I "enhanced" their lives - just not the way they wanted. Longish but proves my point (and yes, a bit of snark with full satire):
https://granitegrok.com/blog/2008/03/what_happens_in_a_town_when_the_privilge
https://granitegrok.com/blog/2008/04/the_message_from_opponents_is_how_dare_y
Yes, I went there, meant every word because I was already tired of "our self-named bettors" believing they had the Divine Right of Kings to change everyone else's lives to suit them - and use those folks' money to make it happen. Those were written back in 2008; I understand a couple of years later they went back because the traditional folks kept voting down "their needs".
However, it's always an Evergreen story almost in every location and time. Right now, Vermont is a GREAT example of this writ larger.
Sorry - that should have read that Peterborough is 4 blocks square - hardly even a pimple of a neighborhood in a city's prodigious posterior.

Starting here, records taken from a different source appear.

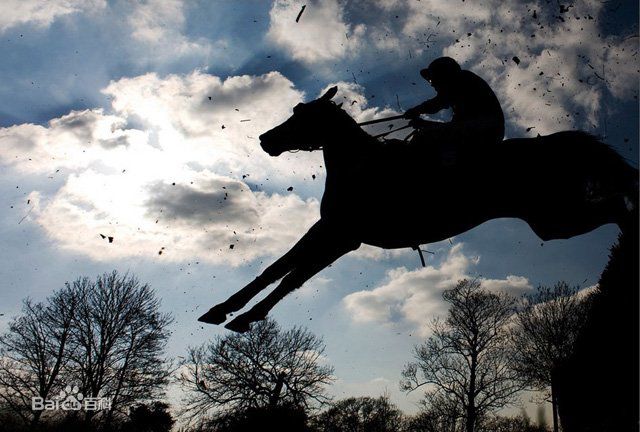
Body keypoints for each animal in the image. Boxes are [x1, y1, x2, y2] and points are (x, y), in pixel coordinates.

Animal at [198, 86, 636, 332]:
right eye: (294, 111)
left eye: (304, 116)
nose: (265, 139)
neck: (360, 167)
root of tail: (556, 145)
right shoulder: (328, 228)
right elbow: (277, 267)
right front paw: (220, 310)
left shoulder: (344, 237)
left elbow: (294, 277)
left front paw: (246, 318)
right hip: (552, 218)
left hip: (555, 218)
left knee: (618, 207)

I was just talking about this with my wife yesterday. The explosion of micro mobility in the last few years seems to have tipped the balance between transit/cars/ other wheeled vehicles. I'm a big supporter of public transit but I'm now starting to think that building infrastructure for exploding micro mobility will be more effective way to both reduce emissions and make life better for many many people. I would love to see you some major thoroughfares in Toronto given over to all types of micro mobility only. Also, I see an opportunity for buses, street cars and micro mobility to share a dedicated lane.
This is another sub stack that I've been really enjoying:
https://open.substack.com/pub/micromobility?utm_source=share&utm_medium=android&r=7ov7m
I enjoy that site too. I once wrote a post calling for bike lanes to be renamed micromobility lanes but I cannot find it!